No final da novela, os Camarás vendem a propriedade e a casa é demolida. “As grandes obras custam sacrifícios humanos. É o preço do progresso”, declara Lauro à sua antiga amante Helka (Rosamaria Murtinho) no último capítulo, quando ele sai vitorioso na disputa e iniciam-se as obras do “Fontana Sky”.

Por causa da novela, termos como “espigão” para se referir aos grandes prédios e “ecologia” se tornaram populares e foram incorporados ao vernáculo. Ainda, O Espigão influenciou determinantemente a discussão de temas ambientais, novidade para a época.

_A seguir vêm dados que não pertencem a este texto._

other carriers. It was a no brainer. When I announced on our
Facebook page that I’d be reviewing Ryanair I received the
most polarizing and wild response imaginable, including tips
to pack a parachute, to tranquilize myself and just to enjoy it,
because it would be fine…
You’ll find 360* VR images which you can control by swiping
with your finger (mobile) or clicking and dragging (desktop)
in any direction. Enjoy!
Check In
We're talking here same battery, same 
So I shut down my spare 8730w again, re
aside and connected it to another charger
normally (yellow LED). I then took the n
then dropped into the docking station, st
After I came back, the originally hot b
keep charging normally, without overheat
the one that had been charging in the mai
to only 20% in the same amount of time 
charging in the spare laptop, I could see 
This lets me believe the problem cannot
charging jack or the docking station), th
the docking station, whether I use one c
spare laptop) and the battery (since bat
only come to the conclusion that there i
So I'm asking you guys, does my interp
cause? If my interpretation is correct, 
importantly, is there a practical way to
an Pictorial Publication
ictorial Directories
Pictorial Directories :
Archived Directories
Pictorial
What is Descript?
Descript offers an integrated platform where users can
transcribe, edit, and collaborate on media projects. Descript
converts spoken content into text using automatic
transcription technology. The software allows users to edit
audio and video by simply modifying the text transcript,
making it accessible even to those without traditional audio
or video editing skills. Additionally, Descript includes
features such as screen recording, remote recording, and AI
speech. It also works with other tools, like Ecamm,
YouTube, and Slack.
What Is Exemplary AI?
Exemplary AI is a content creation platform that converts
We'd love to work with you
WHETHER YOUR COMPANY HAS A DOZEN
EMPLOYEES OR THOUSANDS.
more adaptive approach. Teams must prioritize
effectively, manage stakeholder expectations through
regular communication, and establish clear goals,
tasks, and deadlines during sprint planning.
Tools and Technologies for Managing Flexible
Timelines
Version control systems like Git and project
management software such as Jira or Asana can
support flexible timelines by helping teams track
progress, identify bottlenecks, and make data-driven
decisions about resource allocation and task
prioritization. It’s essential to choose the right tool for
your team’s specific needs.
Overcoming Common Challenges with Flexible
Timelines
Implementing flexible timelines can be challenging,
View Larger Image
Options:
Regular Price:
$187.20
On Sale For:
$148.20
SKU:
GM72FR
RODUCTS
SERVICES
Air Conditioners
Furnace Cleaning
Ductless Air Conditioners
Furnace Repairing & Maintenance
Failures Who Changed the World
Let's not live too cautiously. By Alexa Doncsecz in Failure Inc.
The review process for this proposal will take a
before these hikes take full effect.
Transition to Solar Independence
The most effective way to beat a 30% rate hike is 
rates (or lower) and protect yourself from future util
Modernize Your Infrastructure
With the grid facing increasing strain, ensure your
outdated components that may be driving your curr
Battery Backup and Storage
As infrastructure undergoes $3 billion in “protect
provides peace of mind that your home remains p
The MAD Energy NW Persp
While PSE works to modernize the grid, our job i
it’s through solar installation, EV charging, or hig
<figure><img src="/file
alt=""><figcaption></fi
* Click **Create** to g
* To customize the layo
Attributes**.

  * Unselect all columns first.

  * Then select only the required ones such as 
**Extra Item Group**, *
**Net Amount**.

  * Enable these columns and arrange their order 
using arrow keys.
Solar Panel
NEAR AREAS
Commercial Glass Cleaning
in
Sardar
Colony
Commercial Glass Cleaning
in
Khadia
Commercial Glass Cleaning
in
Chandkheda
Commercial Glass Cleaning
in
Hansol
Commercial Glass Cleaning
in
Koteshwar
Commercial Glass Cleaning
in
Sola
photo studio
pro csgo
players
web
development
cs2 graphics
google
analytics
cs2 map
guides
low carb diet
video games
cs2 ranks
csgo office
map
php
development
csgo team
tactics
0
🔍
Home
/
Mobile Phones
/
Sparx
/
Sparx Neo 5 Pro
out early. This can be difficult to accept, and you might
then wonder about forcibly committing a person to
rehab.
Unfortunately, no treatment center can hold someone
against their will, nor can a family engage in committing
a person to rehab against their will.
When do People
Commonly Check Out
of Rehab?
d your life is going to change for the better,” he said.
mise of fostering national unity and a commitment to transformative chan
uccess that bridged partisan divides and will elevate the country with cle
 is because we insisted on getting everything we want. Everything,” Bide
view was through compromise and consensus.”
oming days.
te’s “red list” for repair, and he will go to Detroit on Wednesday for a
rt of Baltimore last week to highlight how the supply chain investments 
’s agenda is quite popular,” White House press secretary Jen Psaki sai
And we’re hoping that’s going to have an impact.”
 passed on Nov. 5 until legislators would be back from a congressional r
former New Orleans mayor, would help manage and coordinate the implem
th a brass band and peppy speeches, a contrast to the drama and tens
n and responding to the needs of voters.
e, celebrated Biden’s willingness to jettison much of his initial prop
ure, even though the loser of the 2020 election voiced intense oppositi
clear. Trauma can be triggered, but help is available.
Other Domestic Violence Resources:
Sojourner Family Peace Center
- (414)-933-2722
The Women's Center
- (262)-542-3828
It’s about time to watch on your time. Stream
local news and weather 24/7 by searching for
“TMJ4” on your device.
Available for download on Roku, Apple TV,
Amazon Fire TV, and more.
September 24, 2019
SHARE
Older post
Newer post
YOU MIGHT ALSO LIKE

No elenco ainda as presenças de Mauro Mendonça, Mário Lago, Milton Gonçalves, Rui Rezende, Lutero Luiz, Dorinha Duval, Jardel Mello, Maria Pompeu, Ibañez Filho e Luiz Magnelli, entre outros.

Em 1982, quando enfrentou problemas com a Censura por conta da minissérie Bandidos da Falange, de Aguinaldo Silva e Doc Comparato, que estrearia em 9 de agosto, a Globo resolveu reprisar O Espigão em compacto para tapar o buraco, mas as pressões do setor imobiliário foram bastante fortes, com direito a ameaças de boicote aos anúncios nos classificados do jornal O Globo no caso da novela voltar aos vídeos, segundo apontou Cidinha Campos em sua coluna na edição de 15 de agosto de 1982 do Jornal do Brasil.

Na época não era mais Sérgio Dourado quem pressionava; conhecedores da tônica da novela e de sua crítica ao negócio, os empresários do ramo não quiseram que mais algum deles fosse apedrejado durante um de seus lançamentos, como aconteceu ao próprio Dourado na zona sul carioca.

A minissérie foi liberada após negociações e cortes e exibida no início de 1983, já O Espigão só se reencontrou com o público agora, cinco décadas depois do lançamento. Sua integração ao catálogo do Globoplay serve também como homenagem a Dias Gomes, no ano em que se completam 25 anos do falecimento do dramaturgo – ocorrido em 1999, após um acidente automobilístico.